A Heage pensioner who almost died in 1942 at the age of four has wished the NHS many happy returns as it gears up for its 65th birthday on Friday (5 July).
Six years before the NHS was established, Ann Martin nearly lost her life to pneumonia.
And in the days before free health care, she would have died if her family doctor had not agreed to waive the bills that her mother and father could not afford to pay.
Thanks to her doctor’s generosity 71 years ago, Ann lived to tell the tale and to see the day six years later when the cost of doctors and life-saving treatment became free to all.
Ann, now aged 75, said: “The NHS does not always get things right but I would not wish to go through the agonising choice of letting a child die because the family was too poor to pay the doctor’s bill.”
Back in 1942, the family doctor told Ann’s parents that they would probably lose her but that it was worth trying a new antibiotic, penicillin, discovered by Alexander Fleming.
Ann takes up the story: “Dad knew the doctor’s bill would be as much as they could afford but the doctor said he would get the pills free if he agreed to write up the results.
“The doctor also told Dad that the pills had been given to Winston Churchill and he had recovered well but as far as he knew they had never been given to a child.
“Dr Anderson brought the pills and said he would be back the next day, he would either find me better or gone. Overnight my temperature went down from a dangerous level to high and I slept normally for the first time for four days.
“I remember my mother telling someone that the doctor didn’t even charge for his visits which was such a relief to my parents.
“Six years later the cost of the doctor and medicine became free for all.”
Ann started training to be a nurse at Stanmore Orthopaedic Hospital when she was 17, transferring after two years to the Royal Free Hospital, London. Instead of completing her training, she got married and lived an exciting life making a home for her family in the various overseas locations to which her husband’s job took them.
On her 40th birthday, after both her children had left home, she restarted her training and became a State Registered Nurse, now a Registered General Nurse. She now works for the NHS as a lay consultant.
NOTES TO EDITORS:
NHS Southern Derbyshire CCG represents 57 GP practices and is one of four clinical commissioning groups in the county responsible for the healthcare of people in Derbyshire.
On 5 July 1948, the NHS took control of 480,000 hospital beds in England and Wales. An estimated 125,000 nurses and 5,000 consultants were available to care for hospital patients.

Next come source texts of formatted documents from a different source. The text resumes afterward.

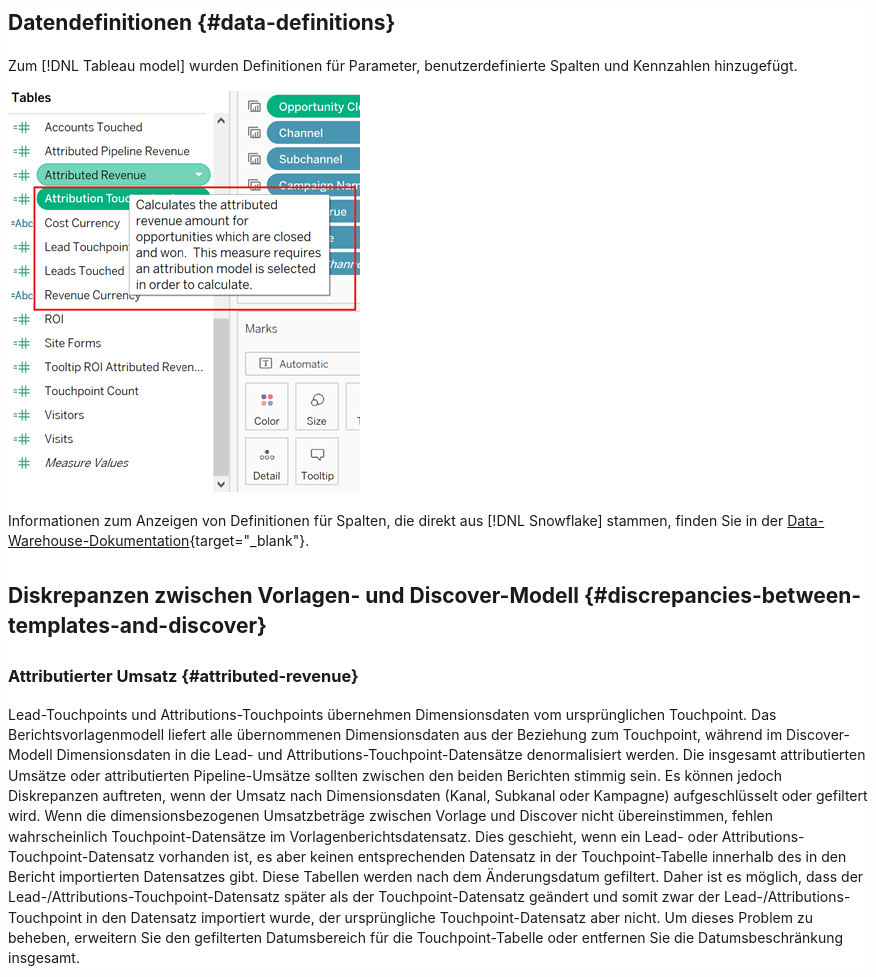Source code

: ## Datendefinitionen {#data-definitions}

Zum [!DNL Tableau model] wurden Definitionen für Parameter, benutzerdefinierte Spalten und Kennzahlen hinzugefügt.

![](assets/marketo-measure-report-template-tableau-15.png)

Informationen zum Anzeigen von Definitionen für Spalten, die direkt aus [!DNL Snowflake] stammen, finden Sie in der [Data-Warehouse-Dokumentation](/help/marketo-measure-data-warehouse/data-warehouse-schema.md){target="_blank"}.

## Diskrepanzen zwischen Vorlagen- und Discover-Modell {#discrepancies-between-templates-and-discover}

### Attributierter Umsatz {#attributed-revenue}

Lead-Touchpoints und Attributions-Touchpoints übernehmen Dimensionsdaten vom ursprünglichen Touchpoint. Das Berichtsvorlagenmodell liefert alle übernommenen Dimensionsdaten aus der Beziehung zum Touchpoint, während im Discover-Modell Dimensionsdaten in die Lead- und Attributions-Touchpoint-Datensätze denormalisiert werden. Die insgesamt attributierten Umsätze oder attributierten Pipeline-Umsätze sollten zwischen den beiden Berichten stimmig sein. Es können jedoch Diskrepanzen auftreten, wenn der Umsatz nach Dimensionsdaten (Kanal, Subkanal oder Kampagne) aufgeschlüsselt oder gefiltert wird. Wenn die dimensionsbezogenen Umsatzbeträge zwischen Vorlage und Discover nicht übereinstimmen, fehlen wahrscheinlich Touchpoint-Datensätze im Vorlagenberichtsdatensatz. Dies geschieht, wenn ein Lead- oder Attributions-Touchpoint-Datensatz vorhanden ist, es aber keinen entsprechenden Datensatz in der Touchpoint-Tabelle innerhalb des in den Bericht importierten Datensatzes gibt. Diese Tabellen werden nach dem Änderungsdatum gefiltert. Daher ist es möglich, dass der Lead-/Attributions-Touchpoint-Datensatz später als der Touchpoint-Datensatz geändert und somit zwar der Lead-/Attributions-Touchpoint in den Datensatz importiert wurde, der ursprüngliche Touchpoint-Datensatz aber nicht. Um dieses Problem zu beheben, erweitern Sie den gefilterten Datumsbereich für die Touchpoint-Tabelle oder entfernen Sie die Datumsbeschränkung insgesamt.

The NHS Act, brought before Parliament in 1946, was created as part of a social welfare policy under Clement Atlee’s Labour government which aimed to provide universal and free benefits to all those in need.
The service was based on recommendations in the 1942 Beveridge report which called for a state welfare system.

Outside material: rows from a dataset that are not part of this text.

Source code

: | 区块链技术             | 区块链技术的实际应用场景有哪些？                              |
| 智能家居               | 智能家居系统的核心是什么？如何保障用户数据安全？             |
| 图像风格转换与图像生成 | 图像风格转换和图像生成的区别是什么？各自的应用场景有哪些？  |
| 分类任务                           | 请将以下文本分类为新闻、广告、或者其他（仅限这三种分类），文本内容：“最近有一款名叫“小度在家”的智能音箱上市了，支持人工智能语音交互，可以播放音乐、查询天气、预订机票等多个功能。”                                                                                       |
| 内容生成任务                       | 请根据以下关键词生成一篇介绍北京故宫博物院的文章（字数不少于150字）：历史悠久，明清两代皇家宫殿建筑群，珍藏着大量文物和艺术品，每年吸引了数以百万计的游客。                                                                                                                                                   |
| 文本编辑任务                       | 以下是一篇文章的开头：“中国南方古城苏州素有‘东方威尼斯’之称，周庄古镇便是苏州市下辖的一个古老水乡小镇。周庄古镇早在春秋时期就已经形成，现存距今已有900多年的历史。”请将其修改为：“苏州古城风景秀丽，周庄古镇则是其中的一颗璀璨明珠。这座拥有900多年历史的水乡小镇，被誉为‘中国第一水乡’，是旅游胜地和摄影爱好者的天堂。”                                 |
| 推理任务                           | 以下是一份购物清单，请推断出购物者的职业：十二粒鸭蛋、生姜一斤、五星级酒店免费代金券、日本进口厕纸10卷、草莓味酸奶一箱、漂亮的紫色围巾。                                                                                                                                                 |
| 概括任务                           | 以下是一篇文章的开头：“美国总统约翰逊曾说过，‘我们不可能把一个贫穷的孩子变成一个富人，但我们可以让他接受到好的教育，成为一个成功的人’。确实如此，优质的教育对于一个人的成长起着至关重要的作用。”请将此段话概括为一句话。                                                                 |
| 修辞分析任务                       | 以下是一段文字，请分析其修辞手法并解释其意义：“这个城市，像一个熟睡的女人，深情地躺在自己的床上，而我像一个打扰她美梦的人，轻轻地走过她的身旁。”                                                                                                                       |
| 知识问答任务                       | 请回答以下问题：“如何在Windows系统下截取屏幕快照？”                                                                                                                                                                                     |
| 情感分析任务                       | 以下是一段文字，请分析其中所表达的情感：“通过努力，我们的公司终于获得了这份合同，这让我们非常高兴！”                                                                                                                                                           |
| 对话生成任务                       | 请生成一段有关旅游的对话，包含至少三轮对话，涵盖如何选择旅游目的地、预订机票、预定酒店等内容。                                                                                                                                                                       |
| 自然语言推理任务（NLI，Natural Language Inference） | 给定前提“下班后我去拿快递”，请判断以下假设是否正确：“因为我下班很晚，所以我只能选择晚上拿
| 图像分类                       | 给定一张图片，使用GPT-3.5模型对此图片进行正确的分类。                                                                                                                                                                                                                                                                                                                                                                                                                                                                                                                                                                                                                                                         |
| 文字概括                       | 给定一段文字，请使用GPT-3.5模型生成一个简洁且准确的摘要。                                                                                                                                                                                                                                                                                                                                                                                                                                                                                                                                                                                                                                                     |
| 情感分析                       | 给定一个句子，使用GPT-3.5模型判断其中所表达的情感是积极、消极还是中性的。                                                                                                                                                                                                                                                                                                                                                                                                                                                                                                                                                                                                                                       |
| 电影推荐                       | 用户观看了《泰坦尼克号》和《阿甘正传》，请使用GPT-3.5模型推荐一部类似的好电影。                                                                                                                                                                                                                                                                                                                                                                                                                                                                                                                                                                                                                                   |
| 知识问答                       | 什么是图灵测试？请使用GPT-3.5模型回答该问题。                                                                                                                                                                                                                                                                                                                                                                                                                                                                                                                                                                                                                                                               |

The principle of the NHS was to provide a comprehensive service funded by taxation, available to all and free at the time of need.
With continued food rationing, a housing shortage, spiralling tuberculosis death rates and on the back of an exceptionally severe winter, the inception of a welfare state could not have come at a better time for post-war Britain.
In its first year, the NHS cost £248m to run, almost £140m more than had been originally estimated.